The value of the UK legal services market contracted last year for just the second time since 2005, research has found.

Consultancy IRN Research estimates that the UK market was worth £31.5bn in 2016, a decrease from £32.2bn the previous year.

Forecasts for the coming year predict growth but have been revised downwards from last year mainly due to the uncertainties in the market caused by the impact of Brexit. Revenue is likely to increase by 3% in 2017 followed by 4% growth in 2018.

The UK market is still largely fragmented with the overwhelming majority (85%) of around 12,000 legal practices being classed as small, with four or fewer partners.

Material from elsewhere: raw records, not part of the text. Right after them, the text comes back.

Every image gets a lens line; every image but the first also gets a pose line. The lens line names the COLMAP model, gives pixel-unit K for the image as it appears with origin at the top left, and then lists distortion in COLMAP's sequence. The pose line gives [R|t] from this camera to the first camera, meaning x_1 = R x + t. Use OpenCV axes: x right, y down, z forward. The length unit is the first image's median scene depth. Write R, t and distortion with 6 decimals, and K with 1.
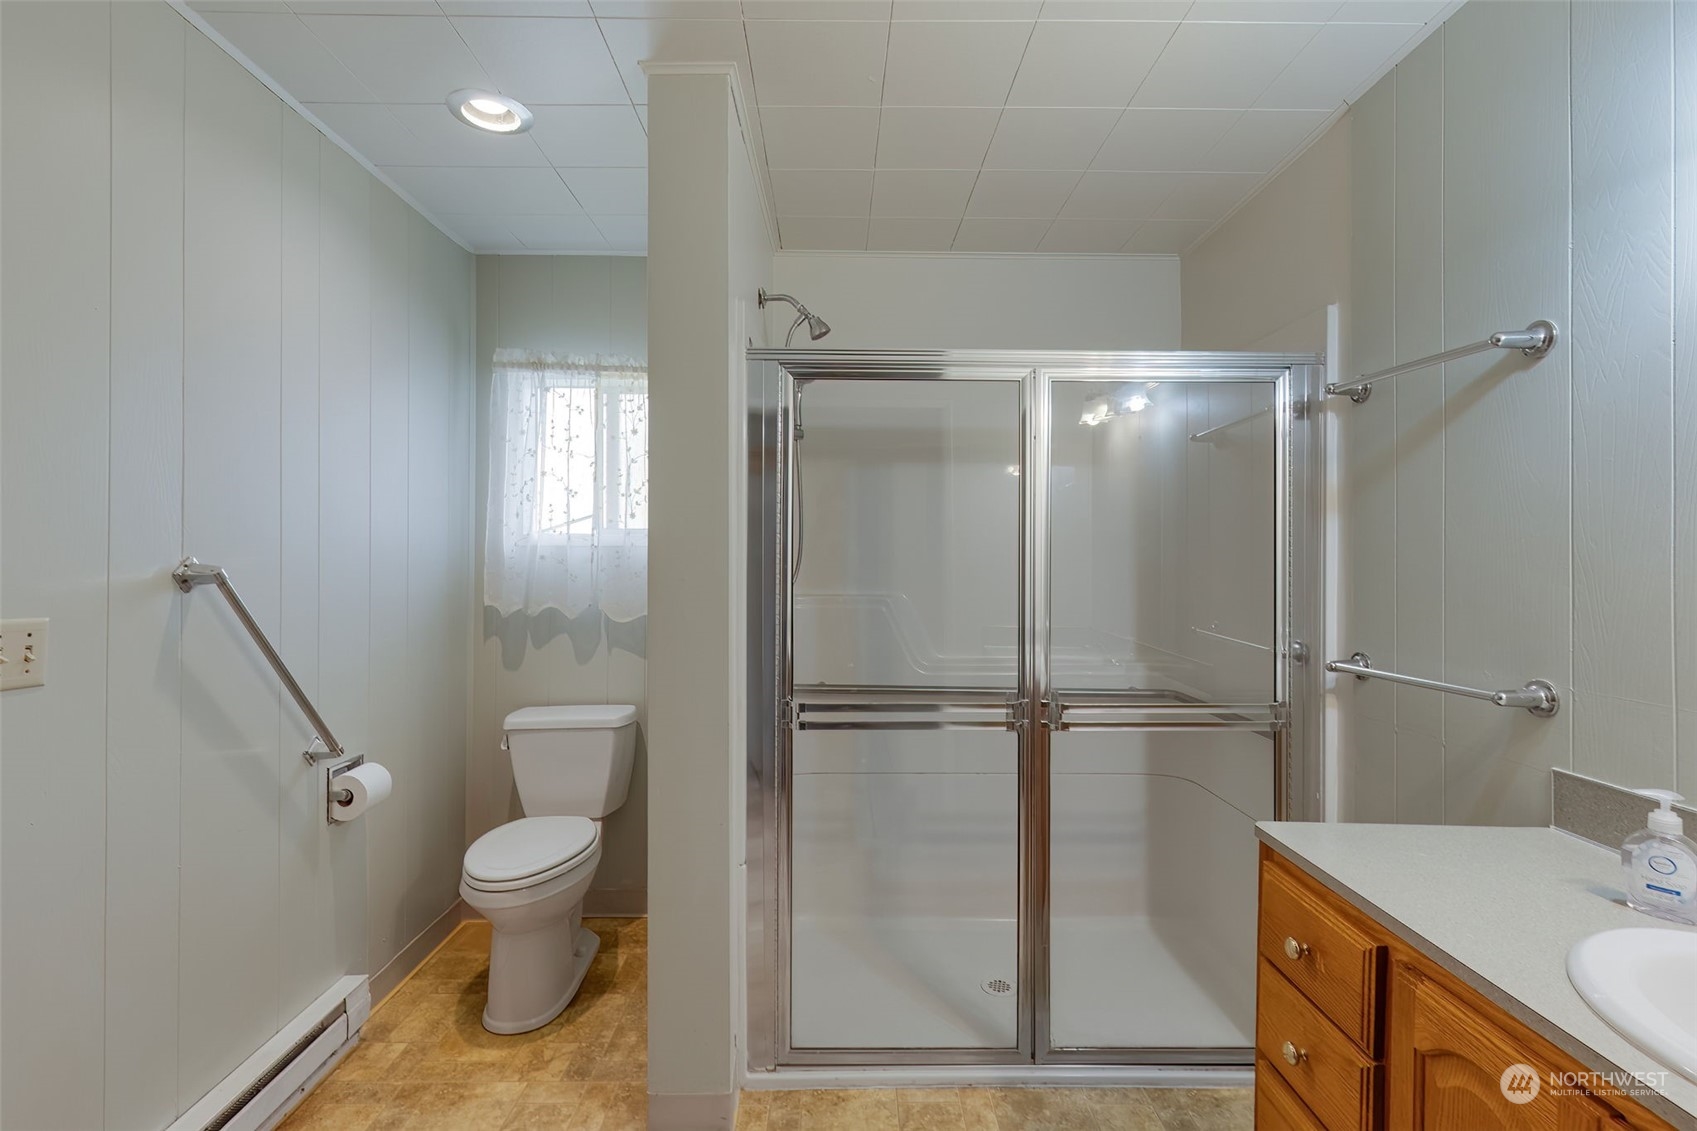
lens RADIAL K [[761.6, 0, 838.2], [0, 761.6, 547.3], [0, 0, 1]] dist [0.001951, 0.000910]
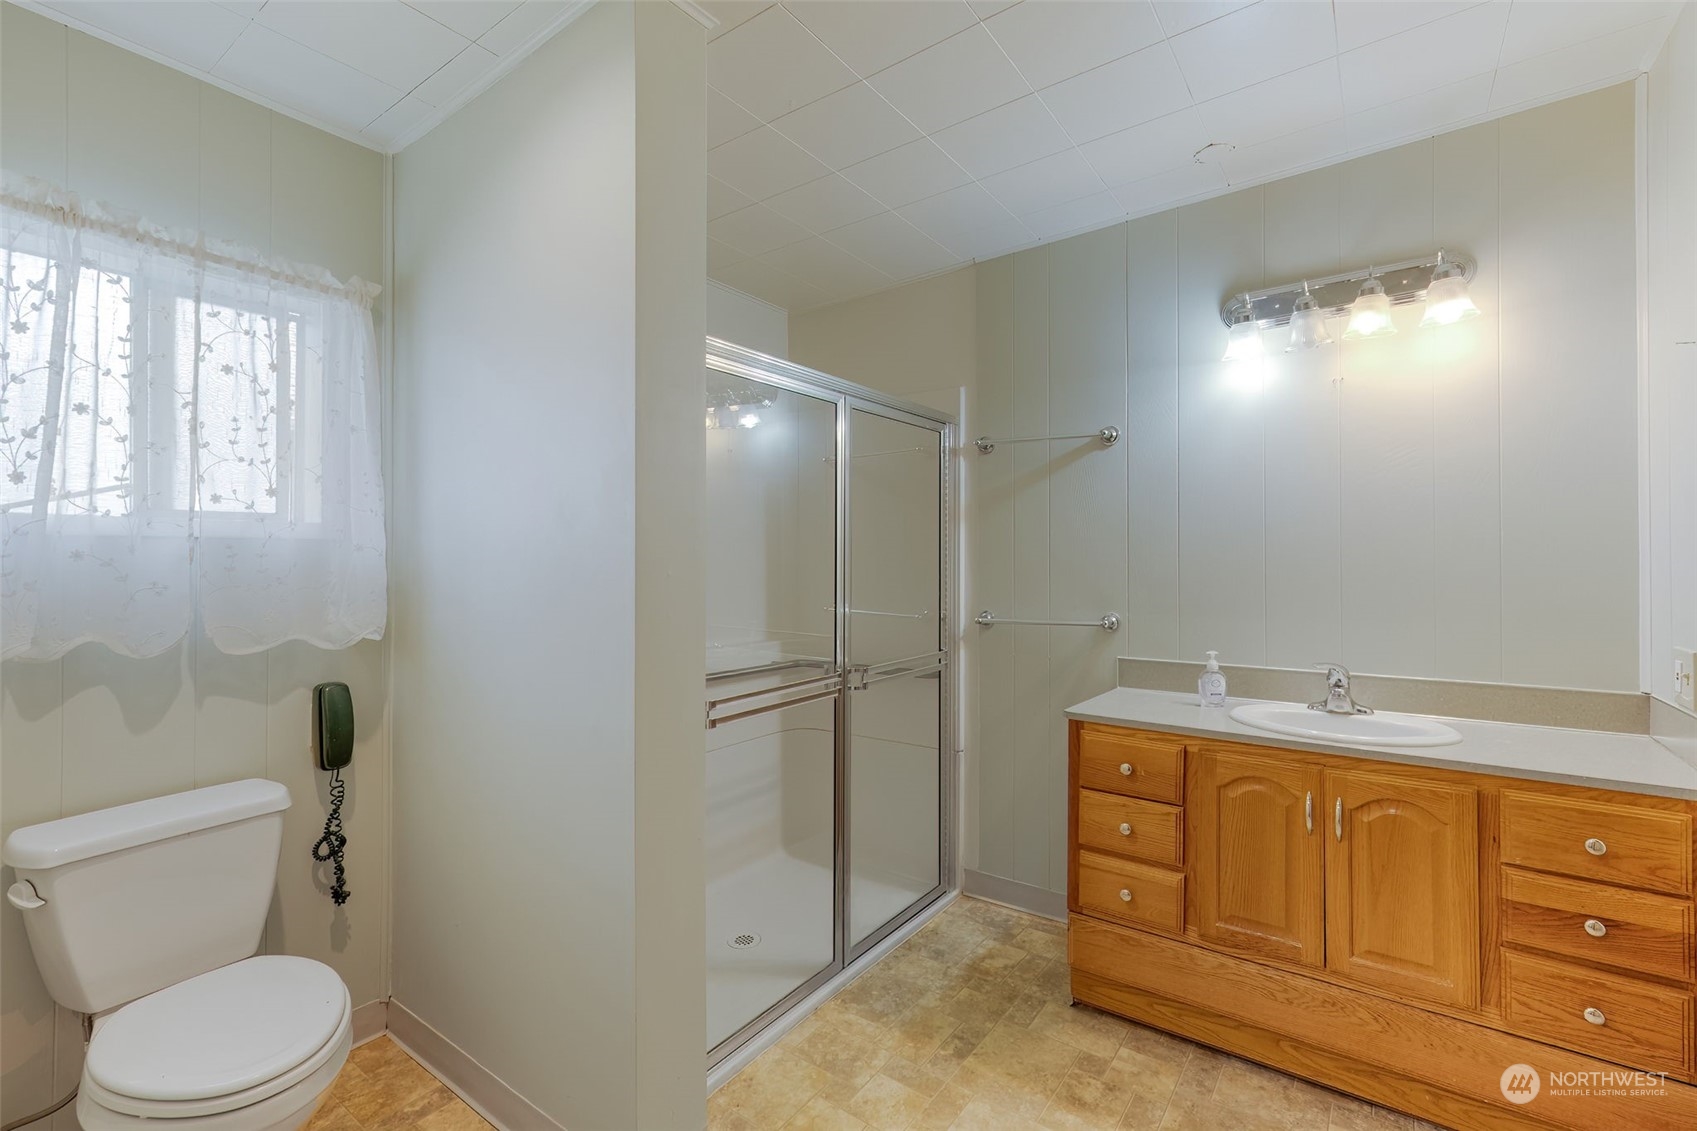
lens RADIAL K [[761.6, 0, 835.0], [0, 761.6, 550.8], [0, 0, 1]] dist [0.001951, 0.000910]
pose [[0.597990, -0.000125, 0.801504, -0.740776], [-0.002898, 0.999993, 0.002318, 0.009995], [-0.801499, -0.003708, 0.597985, 0.293857]]
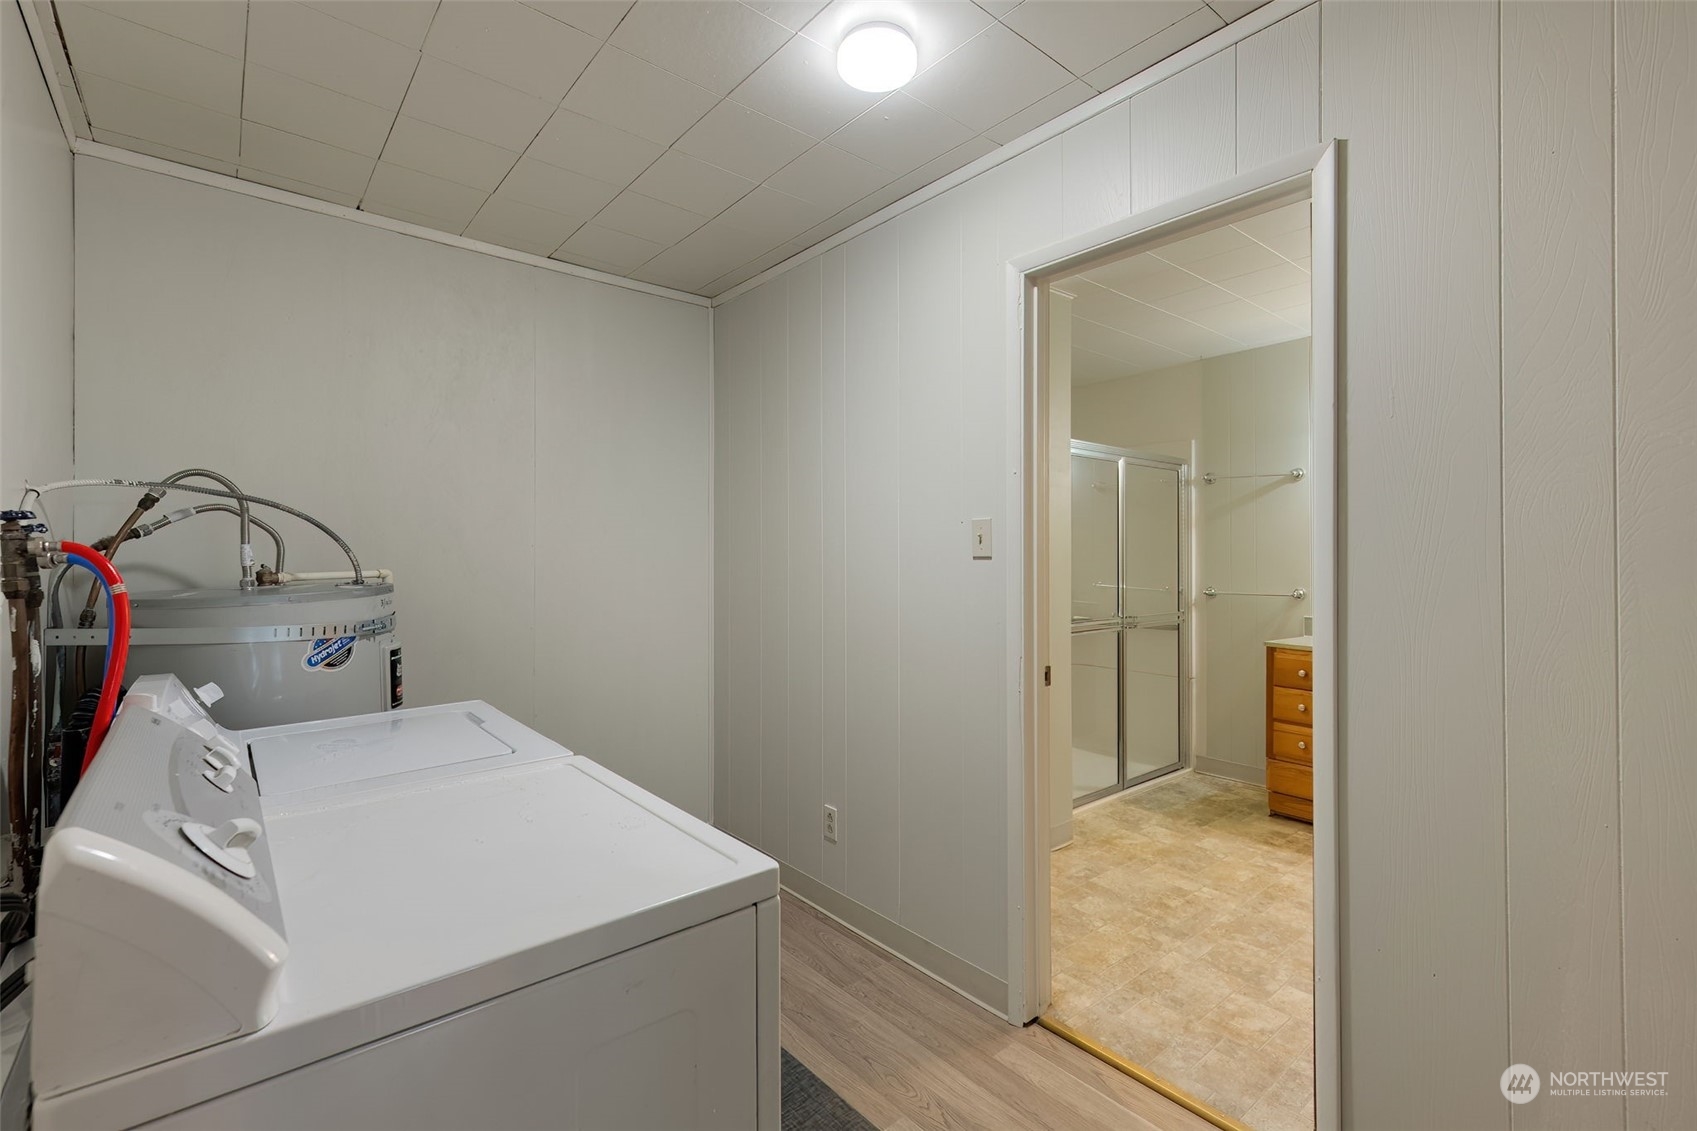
lens RADIAL K [[761.6, 0, 829.9], [0, 761.6, 544.7], [0, 0, 1]] dist [0.001951, 0.000910]
pose [[0.779852, -0.007422, 0.625920, -1.732215], [0.004791, 0.999971, 0.005888, -0.014952], [-0.625946, -0.001593, 0.779865, -0.137606]]
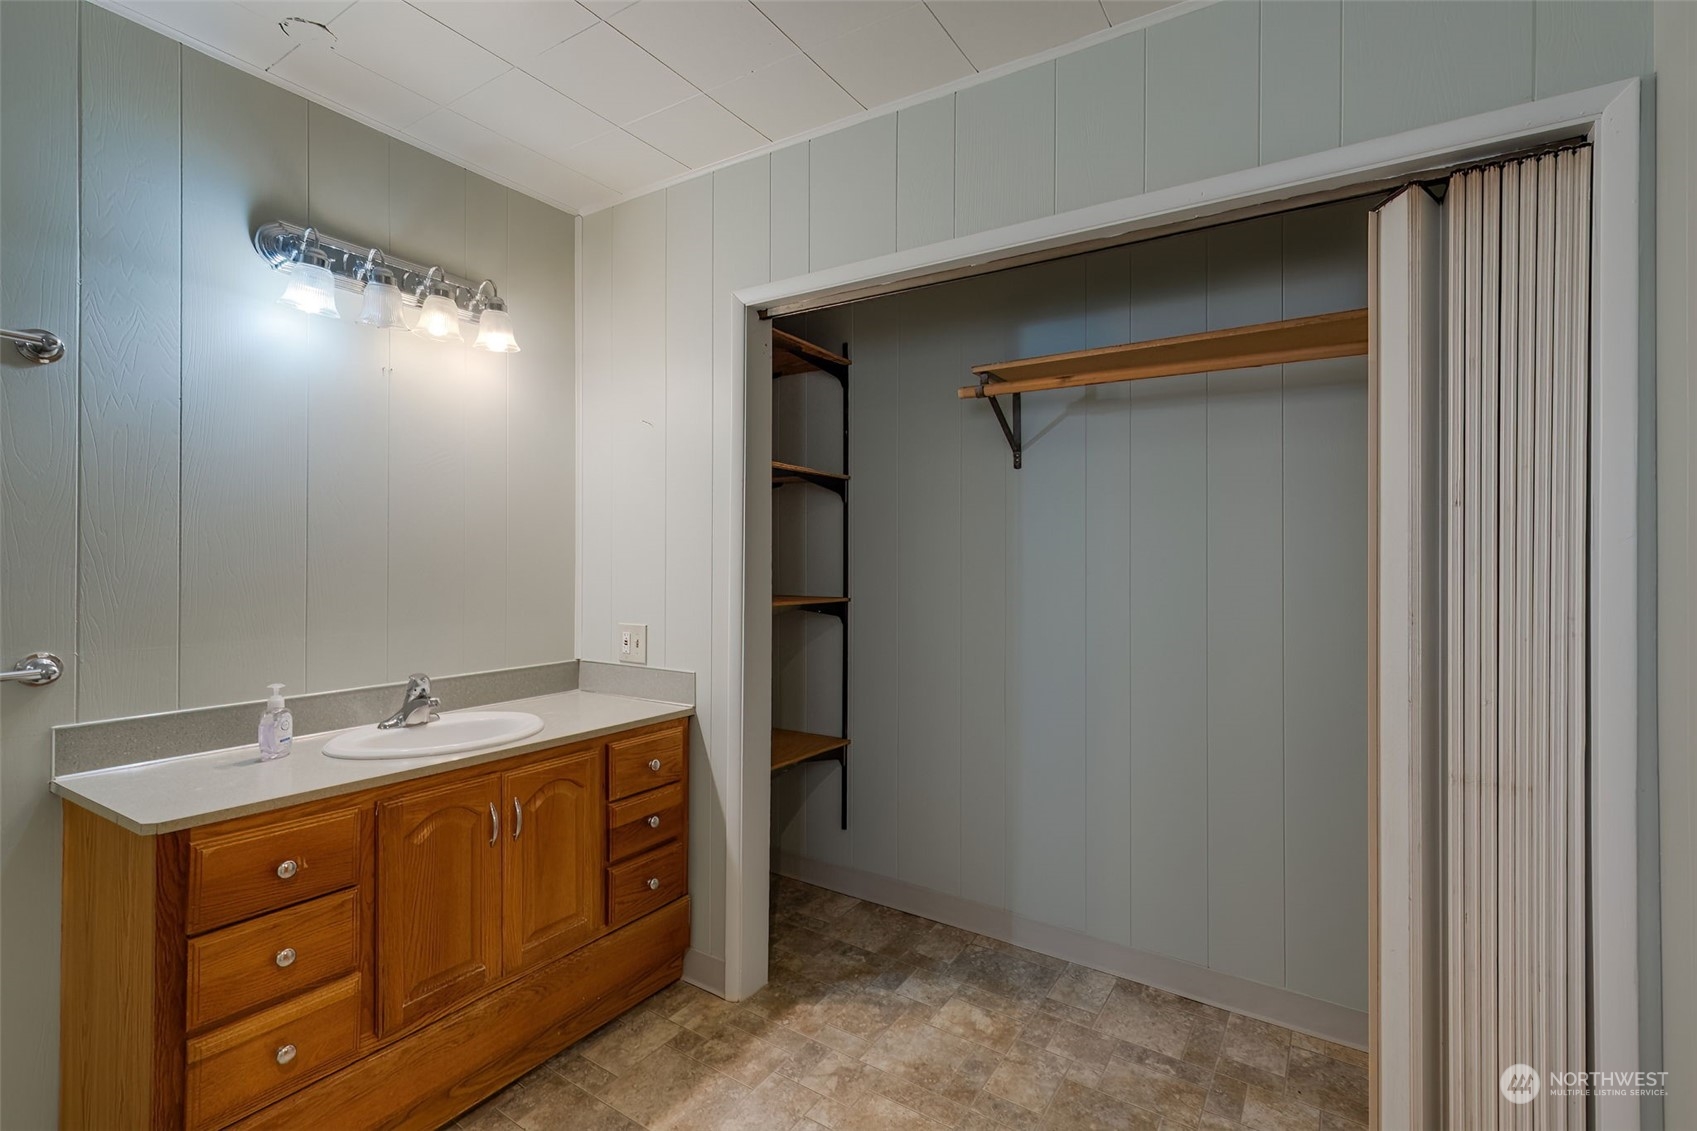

The top 200 firms accounted for 55% of private practice revenues generated in the UK in 2016, with total revenue for the top 100 passing £20bn for the first time in the financial year 2015/16.

Once the impact of inflation is taken into account, turnover for the whole UK market was down by 5.2%, compared with a 4.7% growth in 2015. The only other year when turnover declined was in 2009 at the height of the global financial crisis.

The research found the hardest hit sector was the bar, with barristers’ revenues declining by 45.5% in 2016, although the scale of this fall was partly due to the sector having an exceptional year in 2015.

Researchers say the prospect of Brexit is making it difficult to be confident about predicting the future growth of the legal services market.

Forecasting 'is very problematic at the moment given the uncertainty regarding the final shape of any trade and business deal between the UK and the EU,’ the report says. With exports of legal services representing over 10% of turnover and with international dispute resolution and mediation also important aspects of the market, the final arrangement will have a major impact.’

The report says a feature of the coming years will be a greater investment in in-house legal teams by companies, with large law firms unbundling their services and taking on more of a contractor role. As happens in the building trade, these large firms will be the lead contractor and will sub-contract work to smaller, more niche, law and other firms.

Law firms will have to be more efficient and more conscious of costs, in turn adopting new IT systems as a way of reducing overheads. There will also be more mergers as firms seek to cut their back office, property and support costs: this is just as likely to involve firms with five partners or more as it will the top end of the market.

The research breaks down forecasts for each sector, rating potential market growth for corporate law as ‘good’ and rating the prospects for commercial and residential property law as ‘moderate to good’. Only the prospects for the personal injury and clinical negligence sectors are rated as ’weak’, with regulatory changes likely to keep the market depressed.

This year’s report includes a survey of 150 legal practitioners working in conveyancing, family law, personal injury and wills.

Overall, six out of 10 respondents have experienced volume and value growth in their practice areas in the past 12 months, although just four out of 10 working in PI reported volume growth. In the next year, 59% expect to witness revenue growth in their practice area but a third expect no growth.